Analysing Jane Austen’s spelling in her letters, I found the plural Turkies rather than Turkeys as we spell it today:
he hopes all your Turkies & Ducks & Chicken & Guinea Fowls are very well (letter 21)
We are just beginning to be engaged in another Christmas Duty, & next to eating Turkies, a very pleasant one, laying out Edward’s money for the Poor (letter 77).
The spelling Turkeys does not appear in the letters. I wanted to know how common this spelling was at the time, and consulted the OED Online. There we find under “Forms”:
“Also 15–16 turkie, 15–17 turky. Pl. turkeys, formerly turkies. .” But what does “formerly” mean, and when did the old practice end? Going through the quotations I found that the plural turkies did not occur beyond the 17th century.
My next step was ECCO, and a keyword search produced 1686 results, throughout the 18th century. My favourite source from the year 1800 is The farmer’s boy; a rural poem, in four books, by Robert Bloomfield (1766-1823), an “English labouring class poet“:
For pigs, and ducks, and turkies, throng the door, /And sitting hens, for constant war prepar’d (p. 12).
The spelling in this quotation should most probably be attributed to the publisher (the printer or typesetter) of the book, rather than to Bloomfield himself.
The entry for Turkey, as Fiona McPherson explains in her comment to this post, has not yet been revised, and more precise information on the spelling history of the word will eventually be provided based on the available evidence.
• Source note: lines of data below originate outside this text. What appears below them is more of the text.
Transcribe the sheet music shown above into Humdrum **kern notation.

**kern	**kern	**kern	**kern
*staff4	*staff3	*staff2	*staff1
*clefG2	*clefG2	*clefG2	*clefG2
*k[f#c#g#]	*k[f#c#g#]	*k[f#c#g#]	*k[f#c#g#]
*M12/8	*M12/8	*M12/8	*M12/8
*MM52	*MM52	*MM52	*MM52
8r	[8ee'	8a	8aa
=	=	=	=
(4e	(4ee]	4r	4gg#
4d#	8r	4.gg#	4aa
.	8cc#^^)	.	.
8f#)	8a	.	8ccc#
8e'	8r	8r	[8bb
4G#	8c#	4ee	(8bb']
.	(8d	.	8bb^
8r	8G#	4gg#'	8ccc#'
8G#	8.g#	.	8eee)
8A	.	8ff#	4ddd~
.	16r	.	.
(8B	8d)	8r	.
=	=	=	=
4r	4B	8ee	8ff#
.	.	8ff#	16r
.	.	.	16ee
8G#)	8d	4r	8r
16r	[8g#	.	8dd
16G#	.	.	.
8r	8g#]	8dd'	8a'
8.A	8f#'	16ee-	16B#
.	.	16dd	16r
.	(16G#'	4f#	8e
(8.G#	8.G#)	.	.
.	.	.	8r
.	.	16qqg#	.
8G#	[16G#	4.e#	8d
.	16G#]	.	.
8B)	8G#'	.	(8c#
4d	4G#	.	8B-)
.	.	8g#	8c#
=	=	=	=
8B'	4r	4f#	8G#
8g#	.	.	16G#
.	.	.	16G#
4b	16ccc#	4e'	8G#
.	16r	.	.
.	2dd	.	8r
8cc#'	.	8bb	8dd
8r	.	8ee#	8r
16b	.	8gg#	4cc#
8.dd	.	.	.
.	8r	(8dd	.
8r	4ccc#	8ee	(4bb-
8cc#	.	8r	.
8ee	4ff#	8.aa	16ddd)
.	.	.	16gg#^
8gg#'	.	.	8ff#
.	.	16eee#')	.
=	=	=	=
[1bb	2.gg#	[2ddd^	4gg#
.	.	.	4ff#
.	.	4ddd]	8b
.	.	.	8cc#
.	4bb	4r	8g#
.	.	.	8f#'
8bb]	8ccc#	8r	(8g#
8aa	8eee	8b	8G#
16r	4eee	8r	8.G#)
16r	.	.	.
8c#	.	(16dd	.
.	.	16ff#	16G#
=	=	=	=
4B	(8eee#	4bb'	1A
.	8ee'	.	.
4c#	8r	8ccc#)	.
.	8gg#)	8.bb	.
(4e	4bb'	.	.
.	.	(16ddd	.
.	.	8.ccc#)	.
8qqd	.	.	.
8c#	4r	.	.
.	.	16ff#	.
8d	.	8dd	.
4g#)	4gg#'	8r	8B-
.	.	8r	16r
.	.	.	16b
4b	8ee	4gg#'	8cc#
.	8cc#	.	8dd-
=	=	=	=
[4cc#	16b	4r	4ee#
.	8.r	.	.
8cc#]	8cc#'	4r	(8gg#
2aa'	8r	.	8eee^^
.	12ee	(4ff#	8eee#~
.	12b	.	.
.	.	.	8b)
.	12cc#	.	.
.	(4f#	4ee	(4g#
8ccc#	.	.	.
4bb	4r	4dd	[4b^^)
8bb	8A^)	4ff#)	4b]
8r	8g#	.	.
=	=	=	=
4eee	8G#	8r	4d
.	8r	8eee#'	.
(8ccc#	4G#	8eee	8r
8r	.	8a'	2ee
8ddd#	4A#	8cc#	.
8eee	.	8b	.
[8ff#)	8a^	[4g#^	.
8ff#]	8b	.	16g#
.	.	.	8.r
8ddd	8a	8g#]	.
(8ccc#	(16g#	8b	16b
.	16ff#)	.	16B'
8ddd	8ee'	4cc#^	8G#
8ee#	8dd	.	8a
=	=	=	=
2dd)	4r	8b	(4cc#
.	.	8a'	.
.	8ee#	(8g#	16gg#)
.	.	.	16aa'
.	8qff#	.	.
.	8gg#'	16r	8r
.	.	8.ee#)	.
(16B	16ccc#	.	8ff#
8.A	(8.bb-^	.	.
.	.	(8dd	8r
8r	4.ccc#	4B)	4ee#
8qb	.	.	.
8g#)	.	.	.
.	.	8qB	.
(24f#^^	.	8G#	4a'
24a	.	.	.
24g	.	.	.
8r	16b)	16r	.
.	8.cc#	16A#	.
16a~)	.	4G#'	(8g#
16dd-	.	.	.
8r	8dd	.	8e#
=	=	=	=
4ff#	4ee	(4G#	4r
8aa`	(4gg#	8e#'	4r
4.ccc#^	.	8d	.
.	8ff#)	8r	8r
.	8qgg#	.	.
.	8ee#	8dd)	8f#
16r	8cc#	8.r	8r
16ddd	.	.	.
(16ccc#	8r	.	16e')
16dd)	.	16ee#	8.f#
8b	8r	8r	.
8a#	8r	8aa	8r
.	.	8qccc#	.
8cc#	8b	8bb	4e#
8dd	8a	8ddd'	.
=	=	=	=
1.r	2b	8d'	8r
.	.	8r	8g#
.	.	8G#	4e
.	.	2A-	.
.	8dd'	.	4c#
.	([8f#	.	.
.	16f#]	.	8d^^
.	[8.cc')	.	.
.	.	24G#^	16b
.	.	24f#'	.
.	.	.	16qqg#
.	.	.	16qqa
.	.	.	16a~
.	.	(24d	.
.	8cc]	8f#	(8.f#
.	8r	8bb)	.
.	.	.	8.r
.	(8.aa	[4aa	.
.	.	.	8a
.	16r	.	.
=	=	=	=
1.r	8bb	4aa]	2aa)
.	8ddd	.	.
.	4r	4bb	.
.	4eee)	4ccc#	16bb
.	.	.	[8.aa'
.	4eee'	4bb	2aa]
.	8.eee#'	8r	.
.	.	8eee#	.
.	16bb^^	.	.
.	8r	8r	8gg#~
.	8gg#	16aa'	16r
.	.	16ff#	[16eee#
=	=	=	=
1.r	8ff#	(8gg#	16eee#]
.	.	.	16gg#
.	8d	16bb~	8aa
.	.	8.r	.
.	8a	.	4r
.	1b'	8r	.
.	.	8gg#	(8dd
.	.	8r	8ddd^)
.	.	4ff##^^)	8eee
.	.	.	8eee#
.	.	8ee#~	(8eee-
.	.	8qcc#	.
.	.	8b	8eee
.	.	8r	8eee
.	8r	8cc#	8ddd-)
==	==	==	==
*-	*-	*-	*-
As for Jane Austen’s usage, I am now able to conclude that it was, to begin with, no spelling error, as she used the same spelling twice. (I found in my study of her language that she is actually quite a good speller, though an idiosyncratic one.) And more importantly, the plural Turkies was still quite common at the time.
In fact the OED entry for Turkey has not yet been revised. Full revision of the entry will, of course, include reconsideration of the word’s spelling history in the light of the evidence now available.